特 徴東西南北の4つの海を守護する。魚介類を支配し、洪水を引き起こすこともある。
出 典『西遊記』(16世紀)ほか

東西南北の海を治める龍王!?

四海龍王(スーハイロンワン、しかいりゅうおう)は中国伝承に登場する4柱の龍王。中国では古くから、大陸を東西南北4つの海が取り囲んでいると考えられ、それぞれの海を支配する龍王がいると信じられた。特に、唐の玄宗皇帝が751年に四海龍王に広徳王(東海)、広利王(南海)、広潤王(西海)、広沢王(北海)の神号を与えて祀り、以降、信仰が広まった。東海龍王が最も大きい領土を持つとされる。

四海龍王はそれぞれの海を統治するだけでなく、雲と雨を操って洪水を引き起こす力もある。また、魚介類を支配し、玉皇大帝の重要な臣下として位置付けられる。真の姿は龍だが、普段は人間のような姿で龍宮(水晶宮)で暮らす。しばしば、絵画では髭をはやした男性の姿で描かれるが、ときには龍のような角と髭をはやした姿で描かれることも多い。

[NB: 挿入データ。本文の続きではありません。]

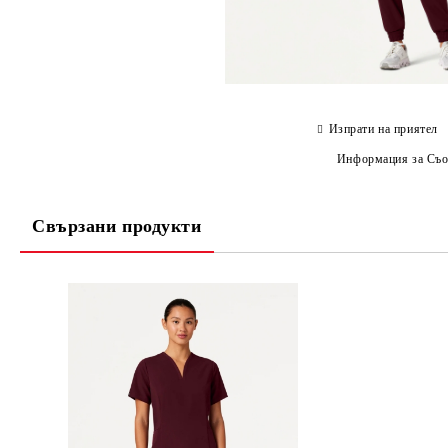
Изпрати на приятел
Информация за Съо
Свързани продукти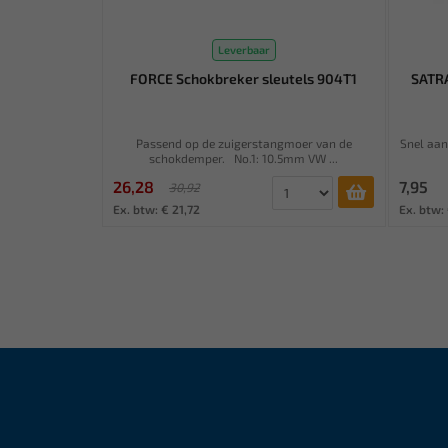
Leverbaar
FORCE Schokbreker sleutels 904T1
SATRA
Passend op de zuigerstangmoer van de
Snel aan
schokdemper. No.1: 10.5mm VW ...
26,28
7,95
30,92
Ex. btw: € 21,72
Ex. btw: 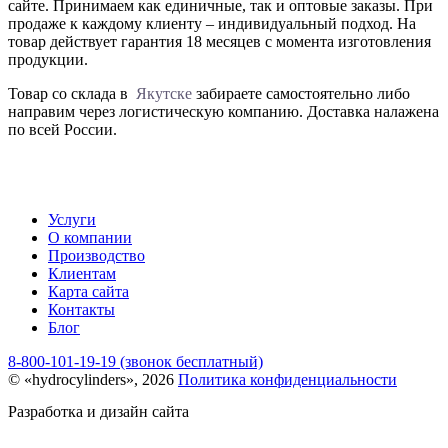
сайте. Принимаем как единичные, так и оптовые заказы. При
продаже к каждому клиенту – индивидуальный подход. На
товар действует гарантия 18 месяцев с момента изготовления
продукции.
Товар со склада в
Якутске
забираете самостоятельно либо
направим через логистическую компанию. Доставка налажена
по всей России.
Услуги
О компании
Производство
Клиентам
Карта сайта
Контакты
Блог
8-800-101-19-19 (звонок бесплатный)
© «hydrocylinders», 2026
Политика конфиденциальности
Разработка и дизайн сайта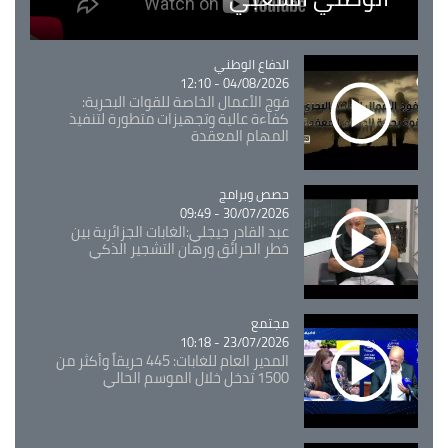
Catégorie
الدفاع الوطني
04/08/2026 - 12:10
فوج الأعمال الخاصة للقوات البحرية:
كفاءة عالية وتجهيزات متطورة لتنفيذ
المهام المعقدة
Catégorie
حصص وبرامج
30/07/2026 - 09:49
عبد القادر جيجلي:الغابات الجزائرية بين
خطر الحرائق ورهان التشجير الذكي
مجتمع
Catégorie
23/07/2026 - 10:18
المدير العام للغابات: 445 حريقاً وأكثر من
1500 تدخل خلال الموسم الحالي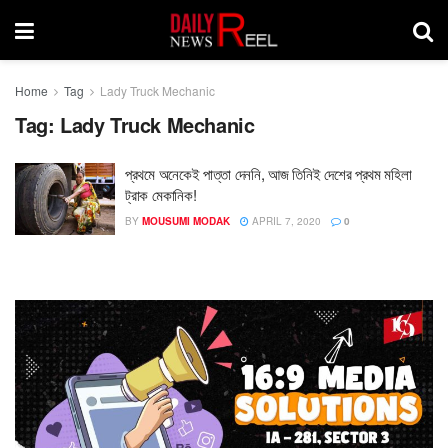
Home
Tag
Lady Truck Mechanic
Tag:
Lady Truck Mechanic
প্রথমে অনেকেই পাত্তা দেননি, আজ তিনিই দেশের প্রথম মহিলা
ট্রাক মেকানিক!
BY
MOUSUMI MODAK
APRIL 7, 2020
0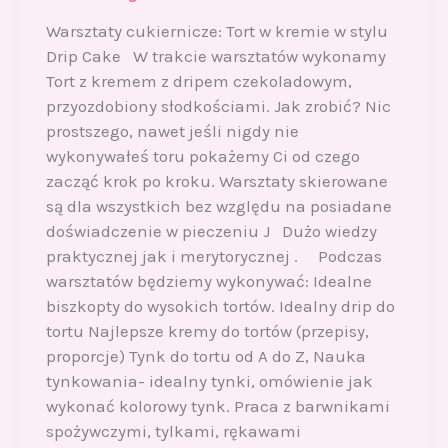
Warsztaty cukiernicze: Tort w kremie w stylu
Drip Cake W trakcie warsztatów wykonamy
Tort z kremem z dripem czekoladowym,
przyozdobiony słodkościami. Jak zrobić? Nic
prostszego, nawet jeśli nigdy nie
wykonywałeś toru pokażemy Ci od czego
zacząć krok po kroku. Warsztaty skierowane
są dla wszystkich bez względu na posiadane
doświadczenie w pieczeniu J Dużo wiedzy
praktycznej jak i merytorycznej . Podczas
warsztatów będziemy wykonywać: Idealne
biszkopty do wysokich tortów. Idealny drip do
tortu Najlepsze kremy do tortów (przepisy,
proporcje) Tynk do tortu od A do Z, Nauka
tynkowania- idealny tynki, omówienie jak
wykonać kolorowy tynk. Praca z barwnikami
spożywczymi, tylkami, rękawami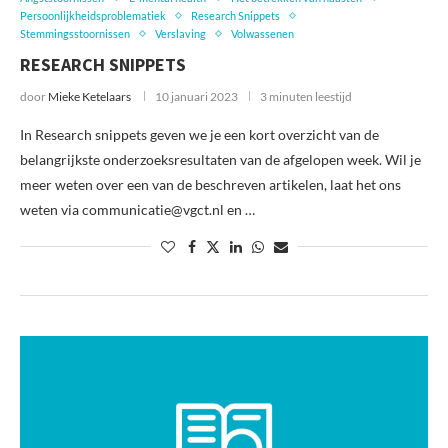
Persoonlijkheidsproblematiek
Research Snippets
Stemmingsstoornissen
Verslaving
Volwassenen
RESEARCH SNIPPETS
door
Mieke Ketelaars
10 januari 2023
3 minuten leestijd
In Research snippets geven we je een kort overzicht van de
belangrijkste onderzoeksresultaten van de afgelopen week. Wil je
meer weten over een van de beschreven artikelen, laat het ons
weten via communicatie@vgct.nl en …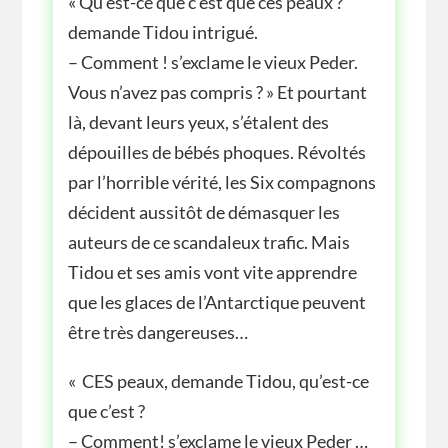
« Qu’est-ce que c’est que ces peaux ?
demande Tidou intrigué.
– Comment ! s’exclame le vieux Peder.
Vous n’avez pas compris ? » Et pourtant
là, devant leurs yeux, s’étalent des
dépouilles de bébés phoques. Révoltés
par l’horrible vérité, les Six compagnons
décident aussitôt de démasquer les
auteurs de ce scandaleux trafic. Mais
Tidou et ses amis vont vite apprendre
que les glaces de l’Antarctique peuvent
être très dangereuses…
« CES peaux, demande Tidou, qu’est-ce
que c’est ?
– Comment! s’exclame le vieux Peder …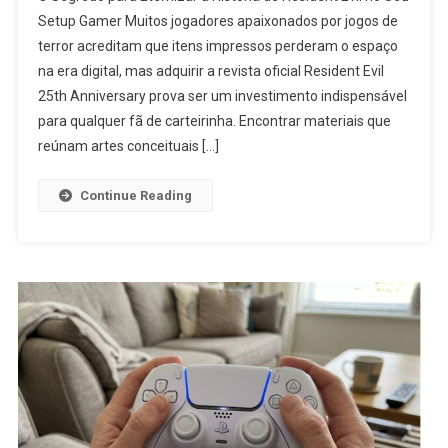
Setup Gamer Muitos jogadores apaixonados por jogos de
terror acreditam que itens impressos perderam o espaço
na era digital, mas adquirir a revista oficial Resident Evil
25th Anniversary prova ser um investimento indispensável
para qualquer fã de carteirinha. Encontrar materiais que
reúnam artes conceituais […]
Continue Reading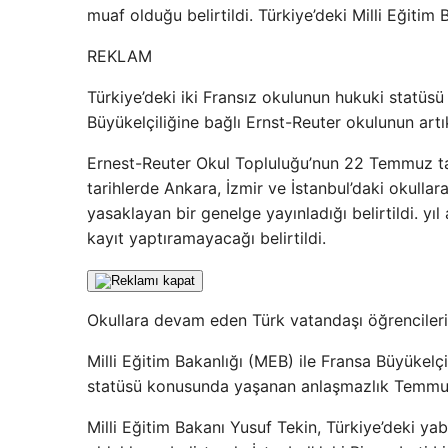
muaf olduğu belirtildi. Türkiye’deki Milli Eğitim
REKLAM
Türkiye’deki iki Fransız okulunun hukuki statü
Büyükelçiliğine bağlı Ernst-Reuter okulunun artı
Ernest-Reuter Okul Topluluğu’nun 22 Temmuz tarih
tarihlerde Ankara, İzmir ve İstanbul’daki okulla
yasaklayan bir genelge yayınladığı belirtildi. y
kayıt yaptıramayacağı belirtildi.
Okullara devam eden Türk vatandaşı öğrencileri
Milli Eğitim Bakanlığı (MEB) ile Fransa Büyükelç
statüsü konusunda yaşanan anlaşmazlık Temmuz 
Milli Eğitim Bakanı Yusuf Tekin, Türkiye’deki yab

『西遊記』や『封神演義』などにも登場する。『西遊記』ではそれぞれ、敖廣、敖欽、敖閏、敖順とされ、『封神演義』では敖光、敖明、敖順、敖吉とされる。『西遊記』第3回では、仙術を身につけた孫悟空が、自らの武器を探しに東海龍王・敖廣の宮殿を訪問し、地下に「海の重り」として置いてあった如意金箍棒を無理矢理に譲り受けた。その上、他の龍王も呼び出して、兜、鎧、靴などを渡すように強いた。四海龍王はしぶしぶ孫悟空に全てを与えた。そして、玉皇大帝に、この孫悟空の悪行を訴えている。

また、三蔵法師が乗る白馬も、元々の正体は西海龍王・敖閏の息子の玉龍で、その昔、火事を起こして西海龍王の大切な宝珠を焼いた咎で死罪になるところを、観世音菩薩の慈悲で免じられ、三蔵法師の馬になっている。